Chris Milk and Aaron Koblin’s “Life of Us” also explores the communal and creative possibilities of VR. The project is designed for groups of two or four. While each person is physically in a separate room, the participants can all see and speak to each other in the project’s virtual space. Together, they experience a whimsical journey of evolution, their virtual bodies changing from protozoa to gorillas to robots. Users are encouraged to communicate with each other in order to discover new interactive elements in each stage.

Experiencing VR can be isolating—VR showcases often consist of dark rooms full of people in headsets sitting by themselves. In “Life of Us,” Milk and Koblin highlight the potential of shared VR experiences. Participants, their voices digitally altered to match each scene, urge each other to explore their new virtual bodies and environments. The silly cartoon voices and giddy sense of collective exploration encourage users to embrace the playful nature of the experience. And after participants complete their journey, they can watch it projected outside the installation, together with people waiting their turn.

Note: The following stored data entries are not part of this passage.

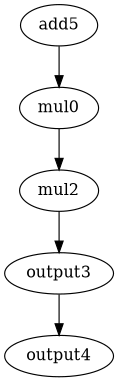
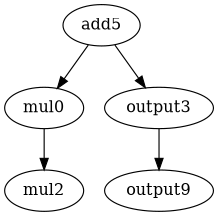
  digraph {
    node [opcode=add]
    edge [operand=0]
    mul0 [opcode=mul]
    n2 [label=mul2 opcode=load]
    n3 [label=output3]
-   output4 [opcode=output]
+   output4 [opcode=output label=output9]
    add5
    mul0 -> n2
-   n2 -> n3
+   add5 -> n3
    n3 -> output4
    add5 -> mul0 [operand=1]
  }
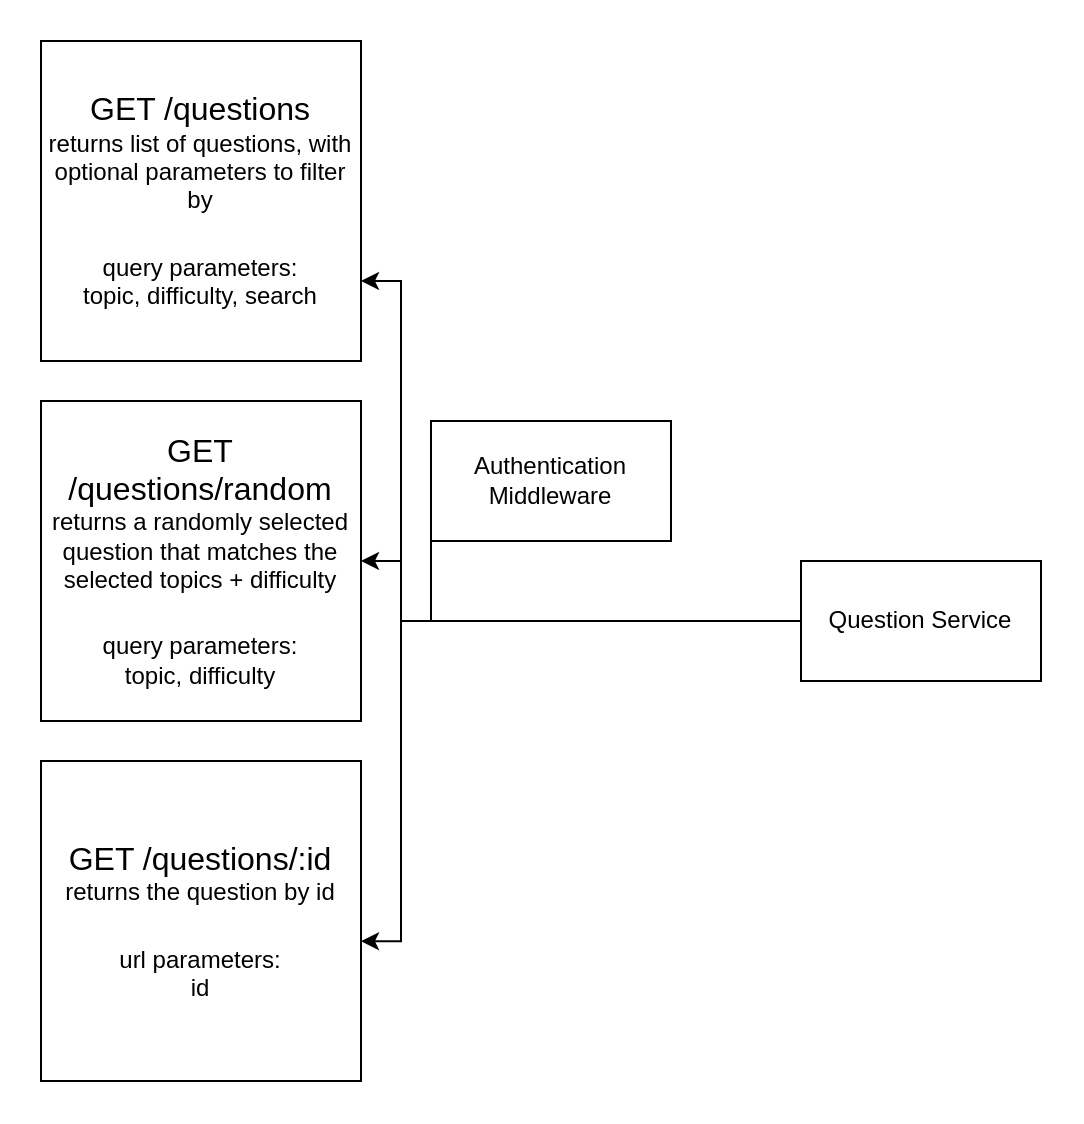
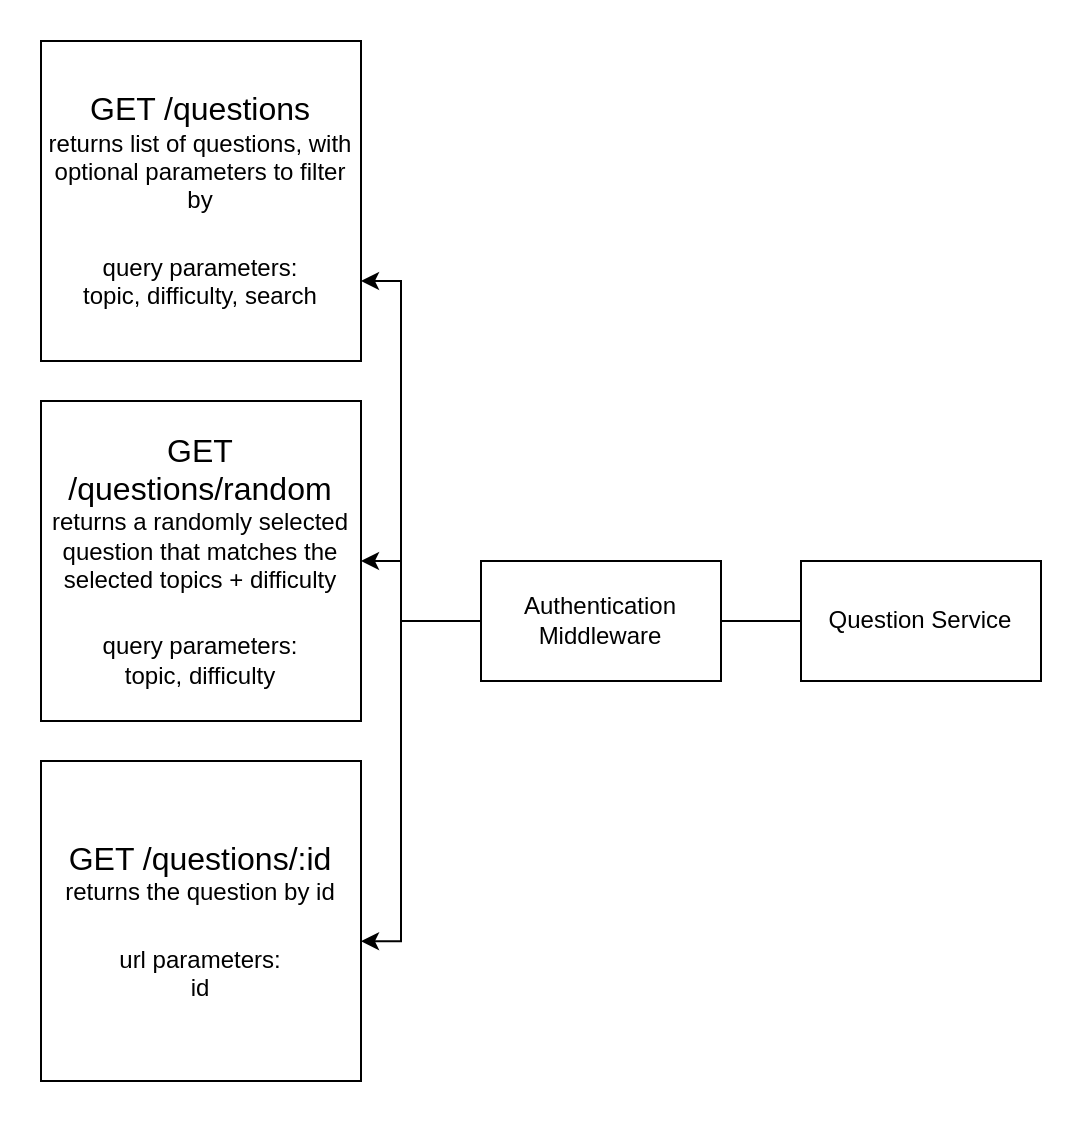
  <mxCell id="0" />
  <mxCell id="1" parent="0" />
  <mxCell id="2" style="edgeStyle=orthogonalEdgeStyle;rounded=0;orthogonalLoop=1;jettySize=auto;html=1;exitX=0;exitY=0.5;exitDx=0;exitDy=0;" edge="1" parent="1" source="4" target="5"><mxGeometry relative="1" as="geometry"><mxPoint x="210" y="150" as="targetPoint" /><Array as="points"><mxPoint x="200" y="310" /><mxPoint x="200" y="140" /></Array></mxGeometry></mxCell>
  <mxCell id="3" style="edgeStyle=orthogonalEdgeStyle;rounded=0;orthogonalLoop=1;jettySize=auto;html=1;entryX=1;entryY=0.5;entryDx=0;entryDy=0;exitX=0;exitY=0.5;exitDx=0;exitDy=0;" edge="1" parent="1" source="4" target="6"><mxGeometry relative="1" as="geometry"><Array as="points"><mxPoint x="200" y="310" /><mxPoint x="200" y="280" /></Array></mxGeometry></mxCell>
  <mxCell id="4" value="Question Service" style="rounded=0;whiteSpace=wrap;html=1;" vertex="1" parent="1"><mxGeometry x="400" y="280" width="120" height="60" as="geometry" /></mxCell>
  <mxCell id="5" value="&lt;font style=&quot;font-size: 16px;&quot;&gt;GET /questions&lt;/font&gt;&lt;div&gt;&lt;font&gt;returns list of questions, with optional parameters to filter by&lt;br&gt;&lt;/font&gt;&lt;div&gt;&lt;div&gt;&lt;span style=&quot;font-size: 16px;&quot;&gt;&lt;br&gt;&lt;/span&gt;&lt;div&gt;query parameters:&lt;/div&gt;&lt;div&gt;topic, difficulty, search&lt;/div&gt;&lt;/div&gt;&lt;/div&gt;&lt;/div&gt;" style="rounded=0;whiteSpace=wrap;html=1;" vertex="1" parent="1"><mxGeometry x="20" y="20" width="160" height="160" as="geometry" /></mxCell>
  <mxCell id="6" value="&lt;font style=&quot;font-size: 16px;&quot;&gt;GET /questions/random&lt;/font&gt;&lt;div&gt;&lt;font&gt;returns a randomly selected question that matches the selected topics + difficulty&lt;br&gt;&lt;/font&gt;&lt;div&gt;&lt;div&gt;&lt;span style=&quot;font-size: 16px;&quot;&gt;&lt;br&gt;&lt;/span&gt;&lt;div&gt;query parameters:&lt;/div&gt;&lt;div&gt;topic, difficulty&lt;/div&gt;&lt;/div&gt;&lt;/div&gt;&lt;/div&gt;" style="rounded=0;whiteSpace=wrap;html=1;" vertex="1" parent="1"><mxGeometry x="20" y="200" width="160" height="160" as="geometry" /></mxCell>
  <mxCell id="7" value="&lt;font style=&quot;font-size: 16px;&quot;&gt;GET /questions/:id&lt;/font&gt;&lt;div&gt;&lt;font&gt;returns the question by id&lt;br&gt;&lt;/font&gt;&lt;div&gt;&lt;span style=&quot;font-size: 16px;&quot;&gt;&lt;br&gt;&lt;/span&gt;&lt;div&gt;url parameters:&lt;/div&gt;&lt;div&gt;id&lt;/div&gt;&lt;/div&gt;&lt;/div&gt;" style="rounded=0;whiteSpace=wrap;html=1;" vertex="1" parent="1"><mxGeometry x="20" y="380" width="160" height="160" as="geometry" /></mxCell>
  <mxCell id="8" style="edgeStyle=orthogonalEdgeStyle;rounded=0;orthogonalLoop=1;jettySize=auto;html=1;entryX=1;entryY=0.563;entryDx=0;entryDy=0;entryPerimeter=0;exitX=0;exitY=0.5;exitDx=0;exitDy=0;" edge="1" parent="1" source="9" target="7"><mxGeometry relative="1" as="geometry"><Array as="points"><mxPoint x="200" y="310" /><mxPoint x="200" y="470" /></Array></mxGeometry></mxCell>
- <mxCell id="9" value="Authentication Middleware" style="rounded=0;whiteSpace=wrap;html=1;" vertex="1" parent="1"><mxGeometry x="215" y="210" width="120" height="60" as="geometry" /></mxCell>
+ <mxCell id="9" value="Authentication Middleware" style="rounded=0;whiteSpace=wrap;html=1;" vertex="1" parent="1"><mxGeometry x="240" y="280" width="120" height="60" as="geometry" /></mxCell>
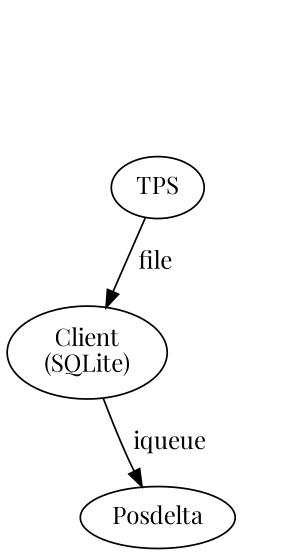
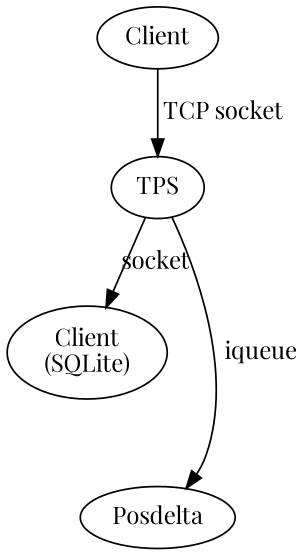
  digraph {
    fontname="Playfair Display"
    node [fontname="Playfair Display"]
    edge [fontname="Playfair Display"]
    n1 [label="Client\n(SQLite)"]
    TPS
    Posdelta
-   TPS -> n1 [label=" file"]
-   n1 -> Posdelta [label=" iqueue"]
+   Client
+   TPS -> n1 [label=" socket"]
+   TPS -> Posdelta [label=" iqueue"]
+   Client -> TPS [label=" TCP socket"]
  }
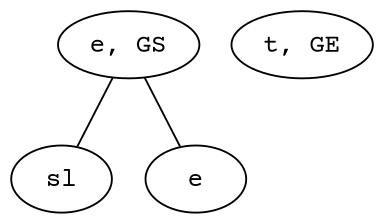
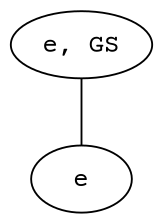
  graph {
    fontname="Courier Prime"
    node [fontname="Courier Prime"]
    edge [fontname="Courier Prime"]
    n1 [label="e, GS"]
-   n2 [label=sl]
    n3 [label=e]
-   n4 [label="t, GE"]
-   n1 -- n2
    n1 -- n3
  }
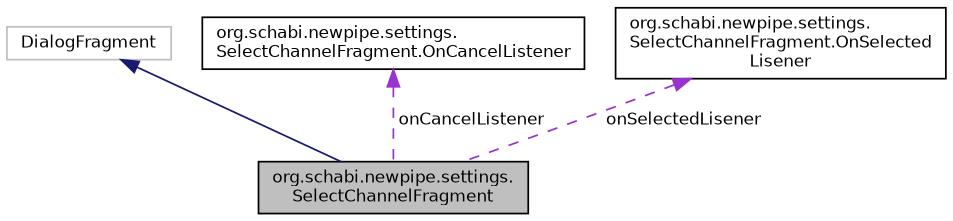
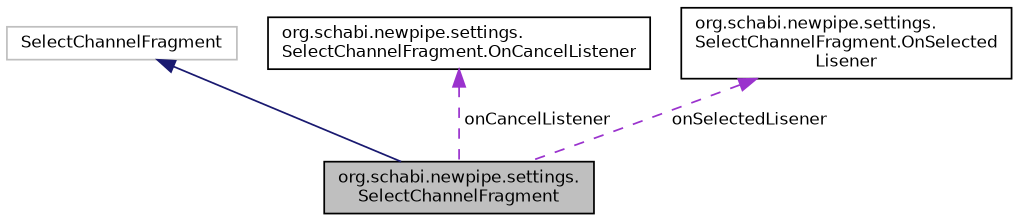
  digraph {
    rankdir=TB
    node [color=black fillcolor=white fontname=Helvetica fontsize=10 shape=record style=filled]
    edge [color=darkorchid3 dir=back fontname=Helvetica fontsize=10 labelfontname=Helvetica labelfontsize=10 style=dashed]
    n1 [fillcolor=grey75 fontcolor=black height=0.2 label="org.schabi.newpipe.settings.\lSelectChannelFragment" width=0.4]
-   n2 [color=grey75 height=0.2 label=DialogFragment width=0.4]
+   n2 [color=grey75 height=0.2 label=SelectChannelFragment width=0.4]
    n3 [height=0.2 label="org.schabi.newpipe.settings.\lSelectChannelFragment.OnCancelListener" width=0.4]
    n4 [height=0.2 label="org.schabi.newpipe.settings.\lSelectChannelFragment.OnSelected\lLisener" width=0.4]
    n2 -> n1 [color=midnightblue style=solid]
    n3 -> n1 [label=" onCancelListener"]
    n4 -> n1 [label=" onSelectedLisener"]
  }
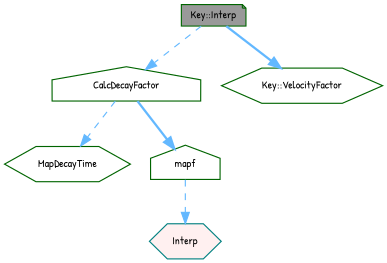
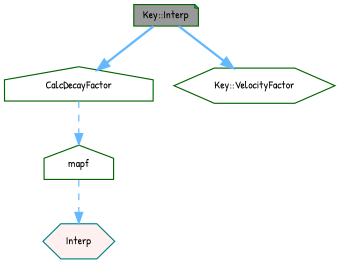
  digraph {
    fontname="Patrick Hand"
    rankdir=TB
    node [color=darkgreen fillcolor=white fontname="Patrick Hand" fontsize=10 shape=hexagon style=filled]
    edge [color=steelblue1 fontname="Patrick Hand" fontsize=10 labelfontname=Helvetica labelfontsize=10 style=bold]
    n1 [fillcolor=grey60 fontcolor=black height=0.2 label="Key::Interp" shape=note width=0.4]
    n2 [height=0.2 label=CalcDecayFactor shape=house width=0.4]
    n3 [height=0.2 label="Key::VelocityFactor" width=0.4]
-   n4 [height=0.2 label=MapDecayTime width=0.4]
    n5 [height=0.2 label=mapf shape=house width=0.4]
    n6 [color=teal fillcolor="#FFF0F0" height=0.2 label=Interp width=0.4]
-   n1 -> n2 [style=dashed]
+   n1 -> n2
    n1 -> n3
-   n2 -> n4 [style=dashed]
-   n2 -> n5
+   n2 -> n5 [style=dashed]
    n5 -> n6 [style=dashed]
  }
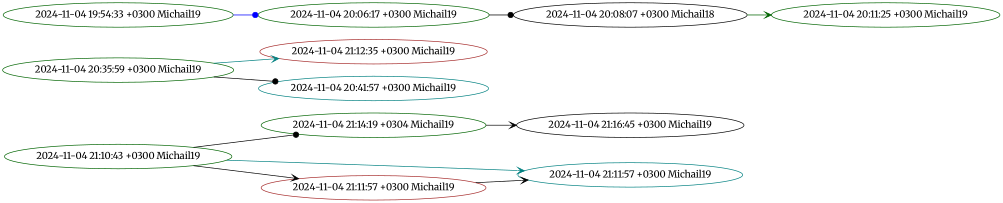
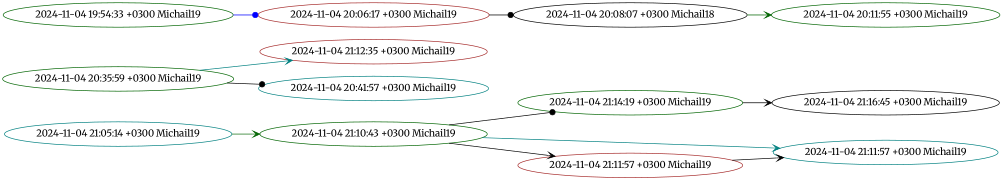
  digraph {
    fontname=Merriweather
    rankdir=LR
    node [color=darkgreen fontname=Merriweather]
    edge [arrowhead=vee color=black fontname=Merriweather]
    n1 [color=black label="2024-11-04 21:16:45 +0300 Michail19"]
-   n2 [label="2024-11-04 21:14:19 +0304 Michail19"]
+   n2 [label="2024-11-04 21:14:19 +0300 Michail19"]
    n3 [label="2024-11-04 21:10:43 +0300 Michail19"]
    n4 [color=teal label="2024-11-04 21:11:57 +0300 Michail19"]
    n5 [color=brown label="2024-11-04 21:11:57 +0300 Michail19"]
    n6 [color=brown label="2024-11-04 21:12:35 +0300 Michail19"]
    n7 [label="2024-11-04 20:35:59 +0300 Michail19"]
    n8 [color=teal label="2024-11-04 20:41:57 +0300 Michail19"]
-   n10 [label="2024-11-04 20:11:25 +0300 Michail19"]
+   n9 [color=teal label="2024-11-04 21:05:14 +0300 Michail19"]
+   n10 [label="2024-11-04 20:11:55 +0300 Michail19"]
    n11 [color=black label="2024-11-04 20:08:07 +0300 Michail18"]
-   n12 [label="2024-11-04 20:06:17 +0300 Michail19"]
+   n12 [color=brown label="2024-11-04 20:06:17 +0300 Michail19"]
    n13 [label="2024-11-04 19:54:33 +0300 Michail19"]
    n2 -> n1
    n3 -> n2 [arrowhead=dot]
    n3 -> n4 [color=teal]
    n3 -> n5
    n5 -> n4
    n7 -> n6 [color=teal]
    n7 -> n8 [arrowhead=dot]
+   n9 -> n3 [color=darkgreen]
    n11 -> n10 [color=darkgreen]
    n12 -> n11 [arrowhead=dot]
    n13 -> n12 [arrowhead=dot color=blue]
  }
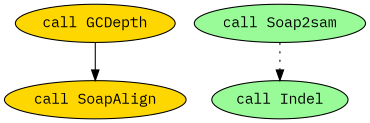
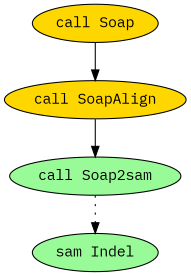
  digraph {
    compound=true
    fontname="IBM Plex Mono"
    node [fillcolor=gold fontname="IBM Plex Mono" style=filled]
    edge [fontname="IBM Plex Mono" style=solid]
    n1 [label="call SoapAlign"]
    n2 [fillcolor=palegreen label="call Soap2sam"]
-   n3 [fillcolor=palegreen label="call Indel"]
-   n4 [label="call GCDepth"]
+   n3 [fillcolor=palegreen label="sam Indel"]
+   n4 [label="call Soap"]
+   n1 -> n2
    n2 -> n3 [style=dotted]
    n4 -> n1
  }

There were plenty of other exciting trends at New Frontier, including augmented and mixed reality projects and physical installations setting the scene for VR experiences. Among the array of VR experiences, Dear Angelica, Mindshow, and Life of Us make a compelling argument for social interaction and accessible content creation—and the collaboration, shared discovery, and creative play they enable—as key components of the future of VR.

Sue Ding is a documentary filmmaker and a researcher at MIT’s Open Documentary Lab.